A – Sketch of the latent structure of data that are composed hierarchically. B – Forward-Backward experiments in diffusion models, where noise is added from the initial leftmost image, and then removed. For small noise, low-level elements of the snow leopard (such as eye color) are affected. At larger noise, the theory predicts that the class will change, but will still use low-level elements of the initial picture: the fox shares the nose, eyes and ears of the snow leopard. For even larger noise, a butterfly hijacks the leopard spots.
Neural scaling laws (J. Kaplan)
We study empirical scaling laws for language model performance on the cross-entropy loss. The loss scales as a power-law with model size, dataset size, and the amount of compute used for training, with some trends spanning more than seven orders of magnitude. Other architectural details such as network width or depth have minimal effects within a wide range. Simple equations govern the dependence of overfitting on model/dataset size and the dependence of training speed on model size. These relationships allow us to determine the optimal allocation of a fixed compute budget. Larger models are significantly more sample-efficient, such that optimally compute-efficient training involves training very large models on a relatively modest amount of data and stopping significantly before convergence.
Scaling Laws for Neural Language Models
Machine learning with symmetries, structured like classical physics (S. Villar)
Any representation of data involves arbitrary investigator choices. Because those choices are external to the data-generating process, each choice leads to an exact symmetry, corresponding to the group of transformations that takes one possible representation to another. These are the passive symmetries; they include coordinate freedom, gauge symmetry, and units covariance, all of which have led to important results in physics.
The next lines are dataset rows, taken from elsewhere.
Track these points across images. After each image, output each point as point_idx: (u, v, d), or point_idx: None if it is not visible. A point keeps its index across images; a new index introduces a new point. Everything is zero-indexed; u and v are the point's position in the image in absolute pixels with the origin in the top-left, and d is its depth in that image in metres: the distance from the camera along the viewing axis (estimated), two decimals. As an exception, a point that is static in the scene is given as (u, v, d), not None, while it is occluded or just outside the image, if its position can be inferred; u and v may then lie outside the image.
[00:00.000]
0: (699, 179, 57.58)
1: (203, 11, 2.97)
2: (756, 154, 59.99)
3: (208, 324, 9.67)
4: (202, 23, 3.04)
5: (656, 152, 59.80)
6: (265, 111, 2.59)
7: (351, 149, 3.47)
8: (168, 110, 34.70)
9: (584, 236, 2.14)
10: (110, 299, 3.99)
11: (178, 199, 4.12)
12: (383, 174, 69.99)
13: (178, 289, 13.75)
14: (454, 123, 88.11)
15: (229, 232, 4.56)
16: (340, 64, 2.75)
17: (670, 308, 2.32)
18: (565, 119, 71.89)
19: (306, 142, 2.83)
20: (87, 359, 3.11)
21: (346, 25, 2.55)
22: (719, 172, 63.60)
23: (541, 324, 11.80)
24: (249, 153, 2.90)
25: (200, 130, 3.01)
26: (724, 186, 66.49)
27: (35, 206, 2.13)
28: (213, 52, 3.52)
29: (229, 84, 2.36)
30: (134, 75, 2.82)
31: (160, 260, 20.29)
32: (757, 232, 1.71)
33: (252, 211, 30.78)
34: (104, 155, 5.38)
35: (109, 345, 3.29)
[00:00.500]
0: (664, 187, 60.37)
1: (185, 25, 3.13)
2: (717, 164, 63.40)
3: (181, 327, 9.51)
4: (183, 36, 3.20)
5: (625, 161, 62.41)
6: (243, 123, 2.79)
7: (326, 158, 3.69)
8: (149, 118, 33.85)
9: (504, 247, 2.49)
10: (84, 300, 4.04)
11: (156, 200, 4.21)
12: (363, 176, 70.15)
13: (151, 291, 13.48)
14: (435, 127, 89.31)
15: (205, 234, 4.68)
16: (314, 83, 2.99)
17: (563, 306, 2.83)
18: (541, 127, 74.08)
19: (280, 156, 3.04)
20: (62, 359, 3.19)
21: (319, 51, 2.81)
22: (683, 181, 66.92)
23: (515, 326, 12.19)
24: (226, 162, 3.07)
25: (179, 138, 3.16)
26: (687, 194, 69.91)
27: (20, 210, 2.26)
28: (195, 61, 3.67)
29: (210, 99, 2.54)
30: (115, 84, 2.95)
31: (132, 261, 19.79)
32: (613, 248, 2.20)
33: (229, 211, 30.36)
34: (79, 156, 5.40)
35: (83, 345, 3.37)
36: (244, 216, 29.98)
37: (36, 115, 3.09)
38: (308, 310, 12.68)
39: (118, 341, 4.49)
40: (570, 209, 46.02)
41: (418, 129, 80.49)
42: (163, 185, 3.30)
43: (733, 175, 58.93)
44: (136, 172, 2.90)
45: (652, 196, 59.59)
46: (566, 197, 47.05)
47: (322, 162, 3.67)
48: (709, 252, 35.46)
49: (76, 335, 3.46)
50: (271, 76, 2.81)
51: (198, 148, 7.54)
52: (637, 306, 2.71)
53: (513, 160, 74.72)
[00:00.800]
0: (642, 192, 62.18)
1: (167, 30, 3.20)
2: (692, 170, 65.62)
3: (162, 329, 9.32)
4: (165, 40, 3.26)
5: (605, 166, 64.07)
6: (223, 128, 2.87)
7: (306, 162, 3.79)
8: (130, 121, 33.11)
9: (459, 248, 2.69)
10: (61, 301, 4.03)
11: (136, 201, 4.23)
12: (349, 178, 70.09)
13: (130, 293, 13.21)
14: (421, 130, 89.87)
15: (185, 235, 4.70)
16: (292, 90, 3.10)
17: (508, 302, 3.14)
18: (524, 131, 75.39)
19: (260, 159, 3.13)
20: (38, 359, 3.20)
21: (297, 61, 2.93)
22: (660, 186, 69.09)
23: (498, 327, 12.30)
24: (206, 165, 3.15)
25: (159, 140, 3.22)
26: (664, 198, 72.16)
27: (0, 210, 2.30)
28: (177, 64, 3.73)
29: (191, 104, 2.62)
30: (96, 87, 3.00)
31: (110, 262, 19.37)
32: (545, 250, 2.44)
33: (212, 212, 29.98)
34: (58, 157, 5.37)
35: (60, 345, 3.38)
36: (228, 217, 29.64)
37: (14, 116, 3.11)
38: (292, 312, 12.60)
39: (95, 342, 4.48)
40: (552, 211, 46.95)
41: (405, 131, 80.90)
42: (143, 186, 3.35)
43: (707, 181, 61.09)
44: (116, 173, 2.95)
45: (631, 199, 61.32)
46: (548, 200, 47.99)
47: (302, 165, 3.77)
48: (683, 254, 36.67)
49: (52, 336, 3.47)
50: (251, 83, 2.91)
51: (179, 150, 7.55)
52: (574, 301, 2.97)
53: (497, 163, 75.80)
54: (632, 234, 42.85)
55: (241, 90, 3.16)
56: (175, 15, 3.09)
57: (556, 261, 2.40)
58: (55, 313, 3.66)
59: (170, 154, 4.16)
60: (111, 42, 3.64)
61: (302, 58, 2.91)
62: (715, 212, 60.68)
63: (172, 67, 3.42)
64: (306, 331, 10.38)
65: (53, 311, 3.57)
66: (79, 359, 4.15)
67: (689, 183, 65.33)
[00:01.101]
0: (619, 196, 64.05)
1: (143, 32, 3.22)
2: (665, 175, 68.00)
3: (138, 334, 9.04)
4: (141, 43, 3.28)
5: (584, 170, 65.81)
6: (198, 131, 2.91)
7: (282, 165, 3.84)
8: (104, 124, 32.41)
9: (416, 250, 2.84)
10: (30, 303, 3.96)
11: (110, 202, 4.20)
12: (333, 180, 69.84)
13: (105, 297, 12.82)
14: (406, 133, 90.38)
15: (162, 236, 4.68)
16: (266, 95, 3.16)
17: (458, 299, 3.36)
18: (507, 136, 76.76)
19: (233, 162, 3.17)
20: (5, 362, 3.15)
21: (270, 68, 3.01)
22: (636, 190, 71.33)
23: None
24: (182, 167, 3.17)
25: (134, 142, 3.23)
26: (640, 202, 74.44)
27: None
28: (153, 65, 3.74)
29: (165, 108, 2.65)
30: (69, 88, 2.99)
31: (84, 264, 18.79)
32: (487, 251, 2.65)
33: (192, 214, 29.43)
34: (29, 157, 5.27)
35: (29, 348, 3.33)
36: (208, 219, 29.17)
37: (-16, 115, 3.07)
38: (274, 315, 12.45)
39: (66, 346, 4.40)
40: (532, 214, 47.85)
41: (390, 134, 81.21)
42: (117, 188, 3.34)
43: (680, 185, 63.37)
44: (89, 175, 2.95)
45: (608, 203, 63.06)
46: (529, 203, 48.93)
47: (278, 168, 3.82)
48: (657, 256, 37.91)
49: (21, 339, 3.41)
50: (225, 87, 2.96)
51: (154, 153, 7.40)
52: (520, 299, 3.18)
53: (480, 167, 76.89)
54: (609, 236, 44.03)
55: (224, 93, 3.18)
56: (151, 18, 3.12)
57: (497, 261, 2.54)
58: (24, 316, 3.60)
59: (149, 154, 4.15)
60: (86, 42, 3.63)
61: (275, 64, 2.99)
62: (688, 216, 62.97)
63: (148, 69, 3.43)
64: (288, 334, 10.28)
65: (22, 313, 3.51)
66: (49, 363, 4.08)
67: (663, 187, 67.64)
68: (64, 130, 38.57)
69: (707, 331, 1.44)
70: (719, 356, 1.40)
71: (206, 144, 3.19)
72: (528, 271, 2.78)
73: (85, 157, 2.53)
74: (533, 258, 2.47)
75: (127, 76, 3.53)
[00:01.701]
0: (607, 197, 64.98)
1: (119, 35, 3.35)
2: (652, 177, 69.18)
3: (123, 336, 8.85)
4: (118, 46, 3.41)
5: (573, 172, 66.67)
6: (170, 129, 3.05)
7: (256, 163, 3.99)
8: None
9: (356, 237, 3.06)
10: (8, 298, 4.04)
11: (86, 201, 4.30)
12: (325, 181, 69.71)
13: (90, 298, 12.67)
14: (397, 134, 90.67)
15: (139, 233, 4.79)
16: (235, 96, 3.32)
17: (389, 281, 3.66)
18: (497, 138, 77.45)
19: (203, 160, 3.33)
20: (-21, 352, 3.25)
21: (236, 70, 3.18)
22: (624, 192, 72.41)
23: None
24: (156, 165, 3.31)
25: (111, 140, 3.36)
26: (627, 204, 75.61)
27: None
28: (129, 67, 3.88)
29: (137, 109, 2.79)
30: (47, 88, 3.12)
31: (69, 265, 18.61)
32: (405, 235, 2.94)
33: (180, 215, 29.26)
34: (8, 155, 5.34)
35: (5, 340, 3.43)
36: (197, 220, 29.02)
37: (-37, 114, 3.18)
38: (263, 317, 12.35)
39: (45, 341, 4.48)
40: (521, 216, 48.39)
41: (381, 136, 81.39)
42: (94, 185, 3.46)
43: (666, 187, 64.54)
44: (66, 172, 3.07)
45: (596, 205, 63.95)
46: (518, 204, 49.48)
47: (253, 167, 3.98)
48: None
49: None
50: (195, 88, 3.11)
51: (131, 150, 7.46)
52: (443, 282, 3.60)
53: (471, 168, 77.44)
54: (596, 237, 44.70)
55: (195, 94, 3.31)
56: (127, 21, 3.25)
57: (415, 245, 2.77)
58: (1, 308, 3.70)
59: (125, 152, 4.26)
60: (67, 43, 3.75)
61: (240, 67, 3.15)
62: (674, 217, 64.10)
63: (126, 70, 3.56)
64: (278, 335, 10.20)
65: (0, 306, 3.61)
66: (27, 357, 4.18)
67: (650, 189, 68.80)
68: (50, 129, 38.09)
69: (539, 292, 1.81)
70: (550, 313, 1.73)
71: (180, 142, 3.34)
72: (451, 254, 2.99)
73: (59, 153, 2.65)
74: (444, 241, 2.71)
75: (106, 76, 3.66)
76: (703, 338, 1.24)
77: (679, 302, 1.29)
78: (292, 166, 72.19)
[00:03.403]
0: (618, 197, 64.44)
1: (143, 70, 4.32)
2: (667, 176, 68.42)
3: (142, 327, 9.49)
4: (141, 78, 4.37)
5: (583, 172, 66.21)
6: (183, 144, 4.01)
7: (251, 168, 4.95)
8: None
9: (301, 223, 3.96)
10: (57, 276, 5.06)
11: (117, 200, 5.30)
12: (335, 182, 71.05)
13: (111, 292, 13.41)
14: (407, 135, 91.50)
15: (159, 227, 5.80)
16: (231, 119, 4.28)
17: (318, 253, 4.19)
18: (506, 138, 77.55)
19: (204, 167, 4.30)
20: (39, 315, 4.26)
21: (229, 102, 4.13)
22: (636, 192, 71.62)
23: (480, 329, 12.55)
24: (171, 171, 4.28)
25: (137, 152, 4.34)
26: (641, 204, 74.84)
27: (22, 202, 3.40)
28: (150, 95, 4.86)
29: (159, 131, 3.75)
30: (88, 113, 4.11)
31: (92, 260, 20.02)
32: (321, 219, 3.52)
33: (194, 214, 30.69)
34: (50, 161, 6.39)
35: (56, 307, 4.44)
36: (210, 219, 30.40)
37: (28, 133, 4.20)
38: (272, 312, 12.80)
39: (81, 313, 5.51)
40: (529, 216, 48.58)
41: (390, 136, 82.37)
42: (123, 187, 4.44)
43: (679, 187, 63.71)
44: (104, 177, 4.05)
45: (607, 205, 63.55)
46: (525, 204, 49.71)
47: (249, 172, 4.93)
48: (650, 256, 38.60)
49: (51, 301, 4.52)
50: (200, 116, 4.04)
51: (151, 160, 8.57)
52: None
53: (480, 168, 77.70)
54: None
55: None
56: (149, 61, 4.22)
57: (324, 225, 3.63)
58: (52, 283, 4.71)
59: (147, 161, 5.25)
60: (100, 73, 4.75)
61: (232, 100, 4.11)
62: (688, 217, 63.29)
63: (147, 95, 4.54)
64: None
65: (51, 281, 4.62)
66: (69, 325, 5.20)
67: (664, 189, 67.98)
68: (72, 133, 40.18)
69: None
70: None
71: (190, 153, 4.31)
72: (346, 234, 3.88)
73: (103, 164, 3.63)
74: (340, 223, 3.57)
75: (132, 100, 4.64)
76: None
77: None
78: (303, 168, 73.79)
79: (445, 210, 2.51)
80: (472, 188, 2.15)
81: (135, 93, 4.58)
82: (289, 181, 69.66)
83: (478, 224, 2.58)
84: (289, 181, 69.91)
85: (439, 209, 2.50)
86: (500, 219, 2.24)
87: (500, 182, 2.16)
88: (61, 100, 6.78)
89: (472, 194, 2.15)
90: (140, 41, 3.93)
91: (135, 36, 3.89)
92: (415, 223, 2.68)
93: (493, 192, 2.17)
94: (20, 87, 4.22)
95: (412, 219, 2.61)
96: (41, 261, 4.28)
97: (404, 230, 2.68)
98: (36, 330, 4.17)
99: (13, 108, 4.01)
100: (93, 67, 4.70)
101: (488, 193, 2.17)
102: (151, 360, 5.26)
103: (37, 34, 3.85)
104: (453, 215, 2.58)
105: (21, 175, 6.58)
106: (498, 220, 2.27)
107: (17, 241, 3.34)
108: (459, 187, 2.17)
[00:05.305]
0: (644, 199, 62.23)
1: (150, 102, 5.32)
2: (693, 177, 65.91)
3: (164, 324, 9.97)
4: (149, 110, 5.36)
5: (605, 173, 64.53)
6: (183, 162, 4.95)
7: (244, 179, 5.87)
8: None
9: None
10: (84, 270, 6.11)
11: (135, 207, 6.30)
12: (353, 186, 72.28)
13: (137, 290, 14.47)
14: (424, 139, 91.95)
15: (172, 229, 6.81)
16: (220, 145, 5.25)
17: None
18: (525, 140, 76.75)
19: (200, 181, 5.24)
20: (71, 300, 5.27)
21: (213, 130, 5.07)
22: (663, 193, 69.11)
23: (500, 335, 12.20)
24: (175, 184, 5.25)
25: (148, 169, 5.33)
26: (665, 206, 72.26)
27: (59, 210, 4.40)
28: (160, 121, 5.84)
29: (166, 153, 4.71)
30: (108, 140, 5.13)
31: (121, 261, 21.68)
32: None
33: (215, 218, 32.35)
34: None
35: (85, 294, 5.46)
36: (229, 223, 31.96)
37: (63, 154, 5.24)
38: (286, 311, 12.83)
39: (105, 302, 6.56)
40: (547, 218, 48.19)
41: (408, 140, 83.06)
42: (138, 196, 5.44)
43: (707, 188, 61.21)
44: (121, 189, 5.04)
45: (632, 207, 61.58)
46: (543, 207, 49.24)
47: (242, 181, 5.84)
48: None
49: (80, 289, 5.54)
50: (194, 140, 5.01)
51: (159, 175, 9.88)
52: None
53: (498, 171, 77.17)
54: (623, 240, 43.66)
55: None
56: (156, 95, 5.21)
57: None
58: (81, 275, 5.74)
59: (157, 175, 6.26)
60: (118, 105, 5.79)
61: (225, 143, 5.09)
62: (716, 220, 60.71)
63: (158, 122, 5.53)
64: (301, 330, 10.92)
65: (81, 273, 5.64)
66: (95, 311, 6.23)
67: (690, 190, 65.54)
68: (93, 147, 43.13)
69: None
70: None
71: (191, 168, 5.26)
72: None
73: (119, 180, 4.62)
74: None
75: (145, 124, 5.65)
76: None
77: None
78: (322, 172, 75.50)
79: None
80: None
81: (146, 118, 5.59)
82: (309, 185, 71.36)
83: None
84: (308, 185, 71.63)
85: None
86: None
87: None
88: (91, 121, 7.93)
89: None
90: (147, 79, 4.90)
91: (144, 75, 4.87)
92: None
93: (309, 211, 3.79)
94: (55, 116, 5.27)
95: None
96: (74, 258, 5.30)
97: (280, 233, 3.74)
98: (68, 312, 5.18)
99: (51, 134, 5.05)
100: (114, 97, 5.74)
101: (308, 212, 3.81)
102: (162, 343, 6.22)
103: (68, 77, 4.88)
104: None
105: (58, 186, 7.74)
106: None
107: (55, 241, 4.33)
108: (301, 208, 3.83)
In machine learning, the most visible passive symmetry is the relabeling or permutation symmetry of graphs. The active symmetries are those that must be established by observation and experiment. They include, for instance, translations invariances or rotation invariances of physical law. In our work we design machine learning models that satisfy the (active and passive) symmetries. In order to do so we take inspiration from classical invariant theory and classical physics.
(Left) Equivariant convolution of a scalar image with a geometric pseudovector filter on top, and a geometric pseudoscalar filter on the bottom. (Right) Illustration of the results of a UNET with geometric filters trained to predict the dynamics of a compressible Navier-Stokes equation. The corresponding paper won a best paper award at the workshop Machine Learning for the Physical Sciences at NeurIPS 2024.